Every line of the listing below should come back exactly as written, with no images.

..............................

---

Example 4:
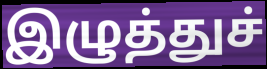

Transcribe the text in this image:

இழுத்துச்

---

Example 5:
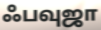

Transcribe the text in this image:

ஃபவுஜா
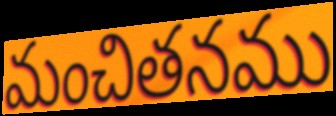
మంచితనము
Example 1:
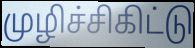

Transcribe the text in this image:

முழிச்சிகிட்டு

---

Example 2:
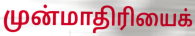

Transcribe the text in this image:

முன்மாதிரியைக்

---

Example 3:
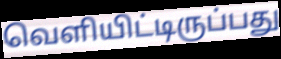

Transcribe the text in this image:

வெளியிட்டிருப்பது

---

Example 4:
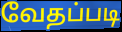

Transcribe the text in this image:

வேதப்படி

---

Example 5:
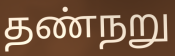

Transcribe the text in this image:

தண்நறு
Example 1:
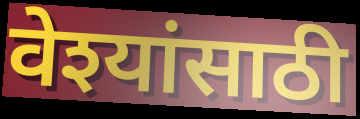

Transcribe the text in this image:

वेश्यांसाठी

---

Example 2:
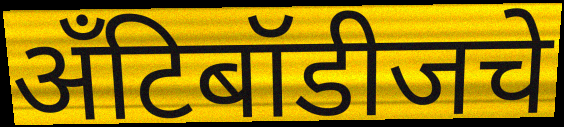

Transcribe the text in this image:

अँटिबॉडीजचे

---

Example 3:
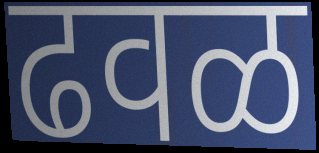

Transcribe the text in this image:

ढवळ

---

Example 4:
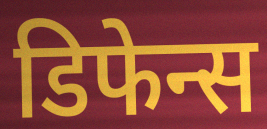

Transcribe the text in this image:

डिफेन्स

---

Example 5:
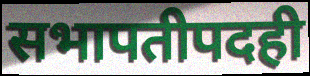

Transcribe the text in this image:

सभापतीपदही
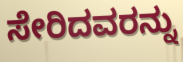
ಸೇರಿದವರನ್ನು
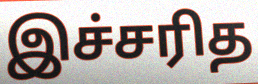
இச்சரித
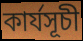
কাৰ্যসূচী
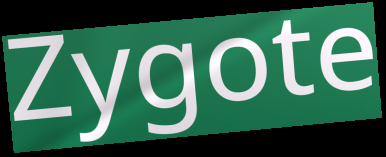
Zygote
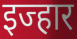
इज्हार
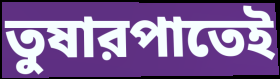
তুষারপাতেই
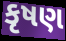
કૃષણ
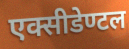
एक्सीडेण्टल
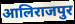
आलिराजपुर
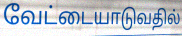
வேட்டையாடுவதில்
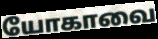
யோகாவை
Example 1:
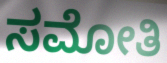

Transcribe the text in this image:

..............................

--- EXERCISE OUTPUT ---
---

Example 4:

Transcribe the text in this image:

இழுத்துச்

---

Example 5:

Transcribe the text in this image:

ஃபவுஜா
మంచితనము
Example 1:

Transcribe the text in this image:

முழிச்சிகிட்டு

---

Example 2:

Transcribe the text in this image:

முன்மாதிரியைக்

---

Example 3:

Transcribe the text in this image:

வெளியிட்டிருப்பது

---

Example 4:

Transcribe the text in this image:

வேதப்படி

---

Example 5:

Transcribe the text in this image:

தண்நறு
Example 1:

Transcribe the text in this image:

वेश्यांसाठी

---

Example 2:

Transcribe the text in this image:

अँटिबॉडीजचे

---

Example 3:

Transcribe the text in this image:

ढवळ

---

Example 4:

Transcribe the text in this image:

डिफेन्स

---

Example 5:

Transcribe the text in this image:

सभापतीपदही
ಸೇರಿದವರನ್ನು
இச்சரித
কাৰ্যসূচী
Zygote
इज्हार
তুষারপাতেই
કૃષણ
एक्सीडेण्टल
आलिराजपुर
வேட்டையாடுவதில்
யோகாவை
Example 1:

Transcribe the text in this image:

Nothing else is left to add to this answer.